━━━ DATA FOR PROCESSING ━━━

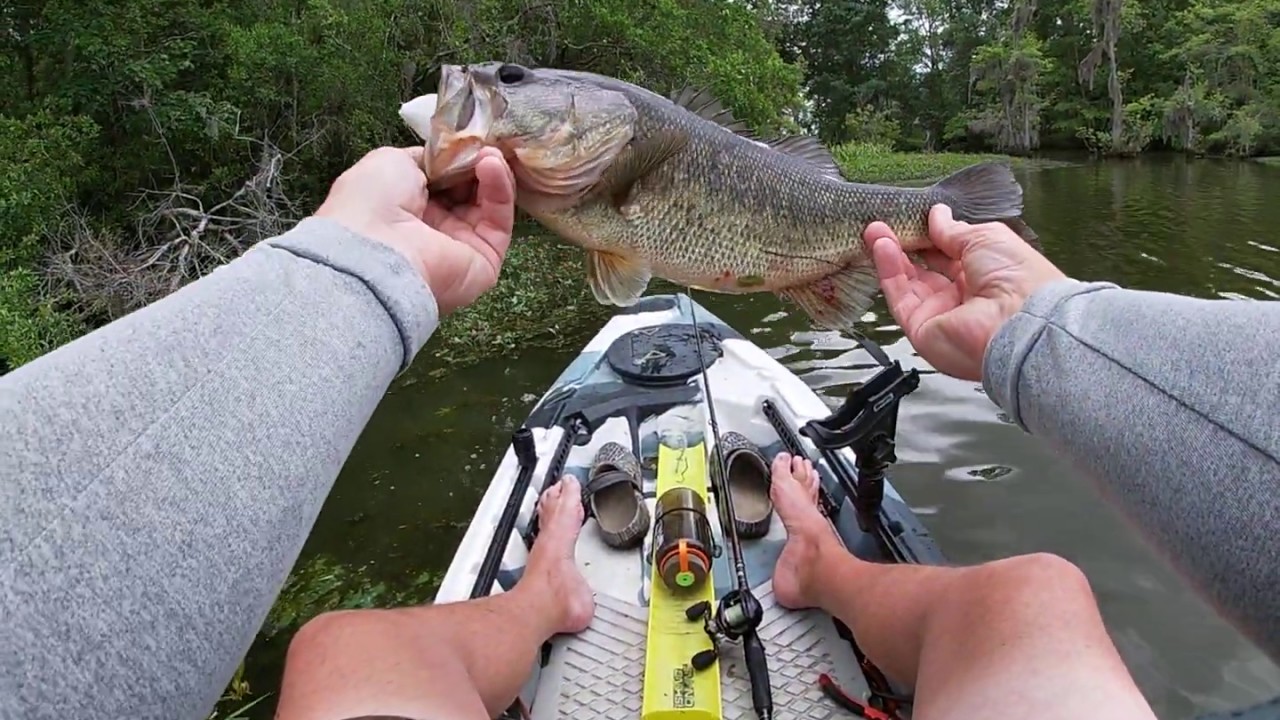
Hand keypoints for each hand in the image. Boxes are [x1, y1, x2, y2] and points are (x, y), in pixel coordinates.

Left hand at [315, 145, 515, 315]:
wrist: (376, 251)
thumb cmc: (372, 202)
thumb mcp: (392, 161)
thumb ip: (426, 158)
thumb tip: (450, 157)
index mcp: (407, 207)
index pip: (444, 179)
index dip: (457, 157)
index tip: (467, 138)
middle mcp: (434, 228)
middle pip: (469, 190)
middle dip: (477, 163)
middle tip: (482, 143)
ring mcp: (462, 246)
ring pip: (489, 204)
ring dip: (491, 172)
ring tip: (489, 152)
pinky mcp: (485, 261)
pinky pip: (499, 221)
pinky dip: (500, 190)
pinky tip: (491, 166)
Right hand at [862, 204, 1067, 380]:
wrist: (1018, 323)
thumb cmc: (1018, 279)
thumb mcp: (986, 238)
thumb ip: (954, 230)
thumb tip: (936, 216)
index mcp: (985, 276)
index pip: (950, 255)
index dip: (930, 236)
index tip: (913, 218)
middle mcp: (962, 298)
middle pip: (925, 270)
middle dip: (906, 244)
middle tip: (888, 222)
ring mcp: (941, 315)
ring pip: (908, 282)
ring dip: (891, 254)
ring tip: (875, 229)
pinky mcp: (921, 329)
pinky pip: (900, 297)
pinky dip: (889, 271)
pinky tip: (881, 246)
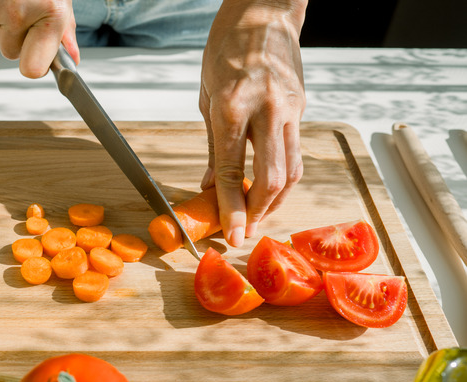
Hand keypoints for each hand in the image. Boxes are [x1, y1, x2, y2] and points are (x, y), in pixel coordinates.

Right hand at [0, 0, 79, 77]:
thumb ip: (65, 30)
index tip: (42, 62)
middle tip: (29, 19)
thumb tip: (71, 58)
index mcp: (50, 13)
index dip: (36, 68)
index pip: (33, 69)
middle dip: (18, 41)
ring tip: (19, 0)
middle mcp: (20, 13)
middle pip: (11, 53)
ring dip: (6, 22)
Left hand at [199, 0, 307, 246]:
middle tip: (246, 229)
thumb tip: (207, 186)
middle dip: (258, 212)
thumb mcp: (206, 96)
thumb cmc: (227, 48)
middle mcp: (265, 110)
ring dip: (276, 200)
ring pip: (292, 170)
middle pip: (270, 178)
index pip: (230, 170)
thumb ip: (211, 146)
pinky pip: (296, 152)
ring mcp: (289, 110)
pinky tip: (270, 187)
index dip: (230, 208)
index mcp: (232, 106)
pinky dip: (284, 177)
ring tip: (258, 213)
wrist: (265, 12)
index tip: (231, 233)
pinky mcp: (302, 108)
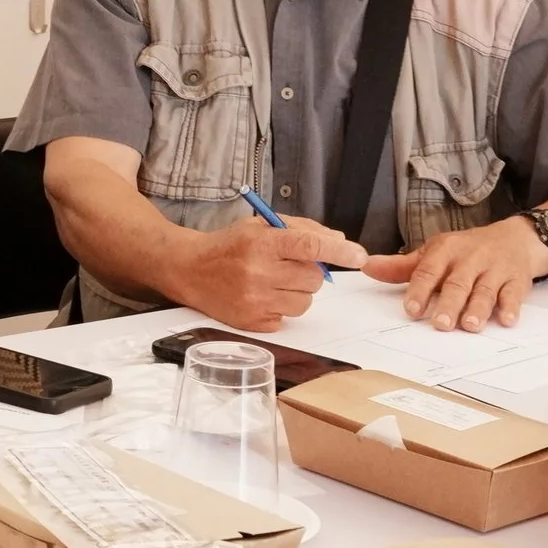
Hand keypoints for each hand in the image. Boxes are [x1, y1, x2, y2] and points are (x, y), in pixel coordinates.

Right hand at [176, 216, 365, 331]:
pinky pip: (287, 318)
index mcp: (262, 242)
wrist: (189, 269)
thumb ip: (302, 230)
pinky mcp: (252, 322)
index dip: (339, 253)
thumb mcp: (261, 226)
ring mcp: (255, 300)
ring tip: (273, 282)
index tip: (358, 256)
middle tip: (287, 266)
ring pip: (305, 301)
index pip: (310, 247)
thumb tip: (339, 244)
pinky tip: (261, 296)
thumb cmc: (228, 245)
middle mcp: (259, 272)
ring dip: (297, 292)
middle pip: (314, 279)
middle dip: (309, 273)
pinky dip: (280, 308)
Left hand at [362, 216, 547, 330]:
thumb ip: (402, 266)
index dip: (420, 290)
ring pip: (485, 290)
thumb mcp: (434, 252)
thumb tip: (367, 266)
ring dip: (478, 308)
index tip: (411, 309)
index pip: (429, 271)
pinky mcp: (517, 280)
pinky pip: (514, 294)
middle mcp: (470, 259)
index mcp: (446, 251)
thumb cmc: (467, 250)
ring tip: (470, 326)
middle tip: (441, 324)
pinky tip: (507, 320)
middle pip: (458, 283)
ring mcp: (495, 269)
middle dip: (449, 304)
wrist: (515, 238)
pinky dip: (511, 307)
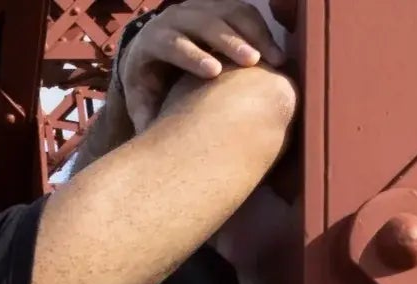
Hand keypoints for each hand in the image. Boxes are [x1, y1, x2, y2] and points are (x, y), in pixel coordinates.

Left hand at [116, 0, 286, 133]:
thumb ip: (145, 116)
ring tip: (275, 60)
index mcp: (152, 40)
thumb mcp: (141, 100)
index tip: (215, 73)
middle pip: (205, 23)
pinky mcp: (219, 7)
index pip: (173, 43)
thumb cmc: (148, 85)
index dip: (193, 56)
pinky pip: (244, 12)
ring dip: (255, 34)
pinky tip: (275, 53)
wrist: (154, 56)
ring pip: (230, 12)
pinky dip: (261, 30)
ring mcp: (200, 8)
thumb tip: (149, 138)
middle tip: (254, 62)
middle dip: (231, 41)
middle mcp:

━━━

**TASK DIRECTIONS:**
In the records above, locate the line containing "thumb tip: (339, 244)", then copy exactly that line and every line after it through the end, omitting pictures.

**ANSWER TO THE PROBLEM:**
thumb tip: (339, 244)
pinky tip: (261, 296)
thumb cmc: (228, 245)
middle mcp: (259, 272)
ring dip: (297, 292)
middle pip: (314, 279)
middle dip: (309, 273)
pinky dip: (280, 308)
Left hand at [362, 216, 547, 330]:
thumb ip: (402, 266)
index dip: (420, 290)
ring pip: (485, 290)
thumb mcp: (434, 252)
thumb tip: (367, 266)
ring dip: (478, 308)
index tip: (411, 309)
index pip: (429, 271)
pinky mcp: (517, 280)
pinky pip: (514, 294)
middle mcp: (470, 259)
index mcp: (446, 251)
thumb cmc: (467, 250)
ring tip: (470, 326)
middle tip: (441, 324)
pinky tip: (507, 320)
middle pip: (458, 283)
ring mcp: (495, 269)
middle dip: (449, 304)
wrist: (515, 238)
pinky dip: (511, 307)
Hand keypoints for each hand in the image. Boxes are [x1, y1, x2, y2] and points are (x, y), in pixel coordinates.

Left hand at [116, 0, 286, 133]:
thumb ip: (145, 116)
ring tip: (275, 60)
index mcp: (152, 40)
thumb mcp: (141, 100)
index tip: (215, 73)
middle pip: (205, 23)
pinky mcp: (219, 7)
index pip: (173, 43)
thumb cmc: (148, 85)
index dip: (193, 56)
pinky pip: (244, 12)
ring dip: (255, 34)
pinky tip: (275, 53)
wrist: (154, 56)
ring pip: (230, 12)
pinky dip: (261, 30)
ring mcp: (200, 8)
thumb tip: (149, 138)
middle tip: (254, 62)
middle dip: (231, 41)
middle mcp:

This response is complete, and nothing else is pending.